### PAGE EXCERPT

== Segment start ==

Saturday, May 24, 2014

Book Review: Back When You Were Easier to Love



Back When You Were Easier to Love
by Emily Wing Smith

What's worse than getting dumped? Not even knowing if you've been dumped. Joy got no goodbye, and certainly no explanation when Zan, the love of her life and the only good thing about stifling, backward Haven, Utah unceremoniously and unexpectedly left for college a year early. Joy needs closure almost as much as she needs Zan, so she heads for California, and Zan, riding shotgun beside Zan's former best friend, Noah.

There was something off about the whole plot. Its predictable and It wasn't able to wrap everything up. I don't particularly hate Joy but I don't quite know where to place her, Is she popular, is she weird? what is she? where does she stand in all the hierarchy of high school? She doesn't even seem to sound pretty or smart. And Zan, Zan does not sound like he's the perfect boy around, he sounded like douche from the beginning so I don't understand all the fuss even. There are no witty comebacks except for the opinion about Zan's toes which in novels like this would have greatly helped in amping up the plot. For a plot that does not require 186 pages, it sure stretches a lot. The Las Vegas Trip was unnecessary because by then, everything has been kind of resolved and I though a lot about how this could go wrong in all sorts of places, but I figured it gave some good stuff, not entirely in the way we would want it to be handed to us but nonetheless delivered still. I'm not even going to Mormon setting all the circumstance was in because it doing so feels so wrong already. 
This however are the good stuff:

What's with the name Noah anyway, it seems like all the perfect boyfriends are named Noah? and why do I picture him as Peter Kavinsky of To All the Boys I've Loved Before? He after all is the saving grace of this novel. He's calm, patient and understanding. I just hoped he earned his definite ending. Does he finally understood relationships and love, why did he helped Joy in the first place? What's with him when he met Gretel?

The next good stuff were of course Joy's best friends. Tess, Gretel and Jen. I wish we had more of their conversation. I wish we had more glimpse of what Joy was before they moved and what he loved there so much, it took him so long to adjust in what I think was pretty good environment. 

And lastly of course. the message. the theme. We were all Joy once in our lives, holding on to something we never understood why it had to end that way or why it ended at all, and that hopeful feeling that maybe there is something more than what was served in front of us. That sometimes we're blinded by the idea that we are above others and that makes us untouchables. Or the fact that maybe we are looking for what we want but by the end we are handed with what we deserve. 

I liked how this was narrated in such a way that you get a glimpse of what happened in the past that made the present so sour, I liked how it shows two different perspective of Zan, the made-up version of Joy and the real Zan that's nothing at par which I think made Zan the more Ass than he already was. 

Closure are either for two things: doing something that if you don't, you will regret or facing the truth even it means more hurt that you could probably take. 

This is why I guess this novel still deserves to be read. 
Plus, there are also quotable quotes that you could actually pick from here. I mean, not that it mattered.

== Segment end ==

### GIVEN DATA
== Segment start ==

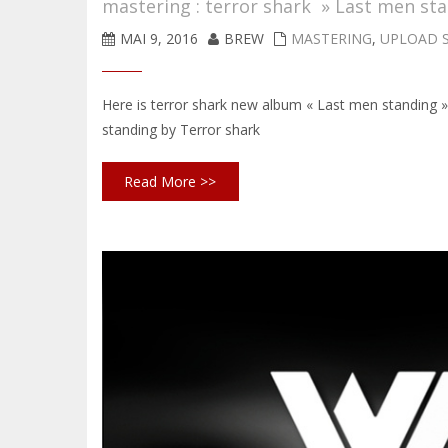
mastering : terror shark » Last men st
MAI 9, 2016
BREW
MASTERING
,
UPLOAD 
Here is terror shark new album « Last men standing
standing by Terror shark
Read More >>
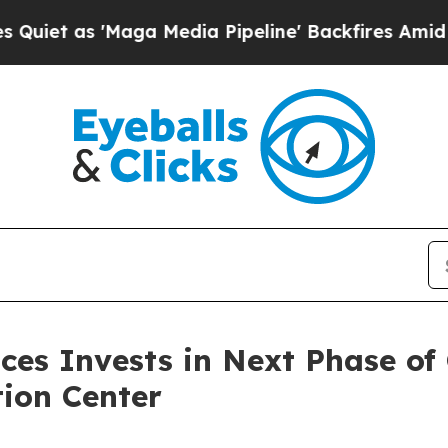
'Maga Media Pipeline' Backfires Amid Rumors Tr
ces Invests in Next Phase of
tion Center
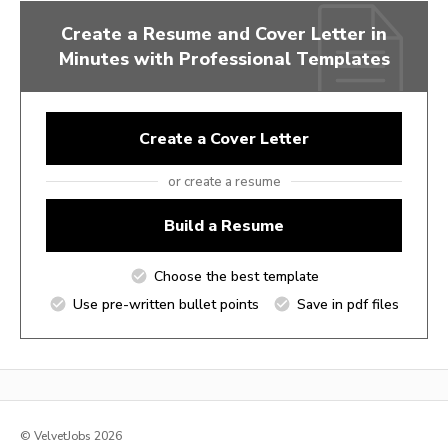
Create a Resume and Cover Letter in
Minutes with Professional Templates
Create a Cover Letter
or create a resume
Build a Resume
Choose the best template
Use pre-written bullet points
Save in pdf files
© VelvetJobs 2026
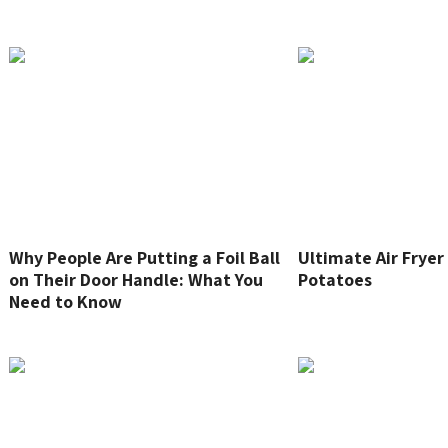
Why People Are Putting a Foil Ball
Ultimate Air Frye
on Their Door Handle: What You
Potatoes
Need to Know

== Segment end ==
== Segment start ==

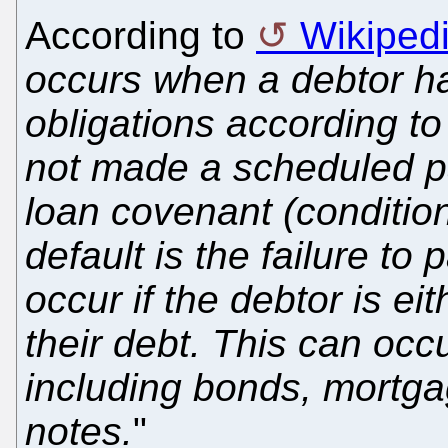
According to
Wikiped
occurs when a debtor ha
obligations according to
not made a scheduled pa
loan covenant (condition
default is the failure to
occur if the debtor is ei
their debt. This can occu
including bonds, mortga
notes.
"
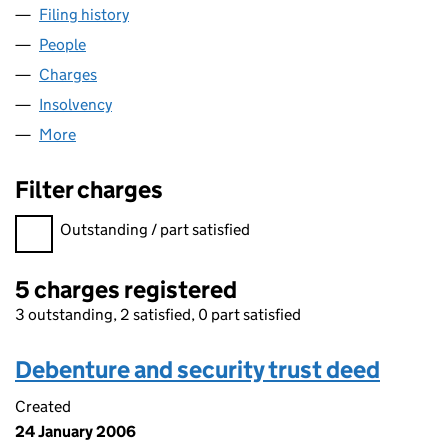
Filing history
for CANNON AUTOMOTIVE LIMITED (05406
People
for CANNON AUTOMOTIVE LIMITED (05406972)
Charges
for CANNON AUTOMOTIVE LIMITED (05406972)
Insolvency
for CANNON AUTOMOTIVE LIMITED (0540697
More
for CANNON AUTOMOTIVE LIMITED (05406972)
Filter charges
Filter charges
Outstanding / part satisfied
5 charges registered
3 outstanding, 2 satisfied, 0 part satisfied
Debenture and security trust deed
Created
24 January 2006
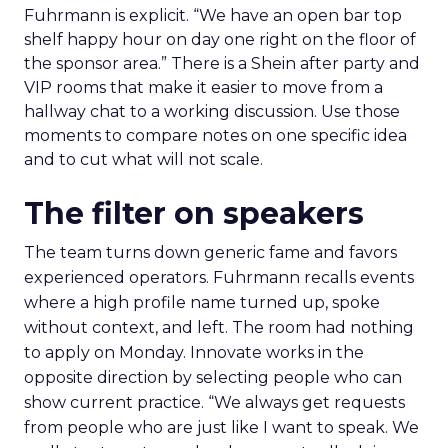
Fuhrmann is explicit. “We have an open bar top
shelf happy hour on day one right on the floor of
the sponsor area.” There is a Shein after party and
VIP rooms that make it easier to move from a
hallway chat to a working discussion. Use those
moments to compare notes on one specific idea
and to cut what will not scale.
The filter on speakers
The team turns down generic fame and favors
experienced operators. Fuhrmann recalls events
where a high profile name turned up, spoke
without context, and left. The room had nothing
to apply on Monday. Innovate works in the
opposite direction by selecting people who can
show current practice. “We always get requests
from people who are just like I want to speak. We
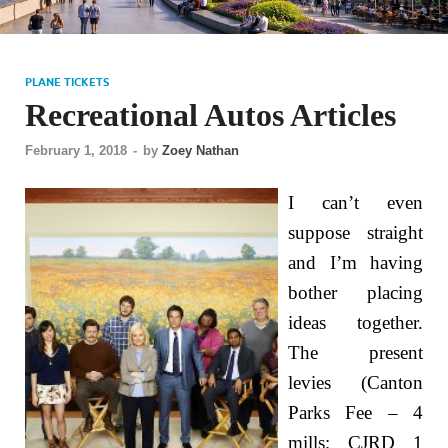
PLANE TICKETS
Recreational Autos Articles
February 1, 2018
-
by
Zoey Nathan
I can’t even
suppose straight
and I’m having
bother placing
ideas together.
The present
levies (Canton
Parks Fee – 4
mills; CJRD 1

== Segment end ==

### EXERCISE
Return the stretch of the book review from "Closure are either" through "to be read.", copied word for word. The rows above come from a source other than the book review.

### EXERCISE RESULT
Closure are either for two things: doing something that if you don't, you will regret or facing the truth even it means more hurt that you could probably take. 

This is why I guess this novel still deserves to be read.